Data extract:
============================================================

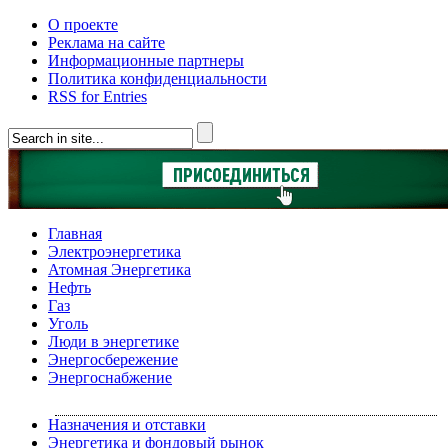
О проекте
Реклама на сайте
Информационные партнеры
Политика конфиденциальности
RSS for Entries
Главная
Электроэнергетика
Атомная Энергетика
Нефть
Газ
Уголь
Люди в энергетике
Энергосбережение
Энергоснабжение
Назначения и отставки
Энергетика и фондовый рынок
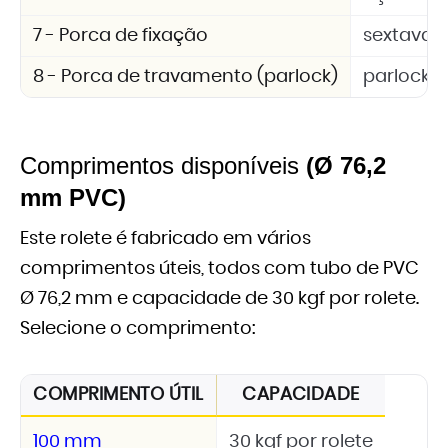
7 - Porca de fixação
sextavad
8 - Porca de travamento (parlock)
parlock 
Comprimentos disponíveis
(Ø 76,2
mm PVC)
Este rolete é fabricado em vários
comprimentos úteis, todos com tubo de PVC
Ø 76,2 mm e capacidade de 30 kgf por rolete.
Selecione o comprimento:
COMPRIMENTO ÚTIL
CAPACIDADE
100 mm
30 kgf por rolete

============================================================

Activity:
Please write every line above out exactly as given, except for any pictures.

Exercise answer:
О проекте
Реклама на сайте
Информационные партнеры
Политика конфиденциальности
RSS for Entries
Главная
Электроэнергетика
Атомная Энергетика
Нефть
Газ
Уголь
Люди в энергетике
Энергосбережение
Энергоснабжение
Назначения и отставки
Энергетика и фондовый рынок
7 - Porca de fixação
sextavad
8 - Porca de travamento (parlock)
parlock 
Comprimentos disponíveis
(Ø 76,2
mm PVC)
Este rolete é fabricado em vários
comprimentos úteis, todos com tubo de PVC
Ø 76,2 mm e capacidade de 30 kgf por rolete.
Selecione o comprimento:
COMPRIMENTO ÚTIL
CAPACIDADE
100 mm
30 kgf por rolete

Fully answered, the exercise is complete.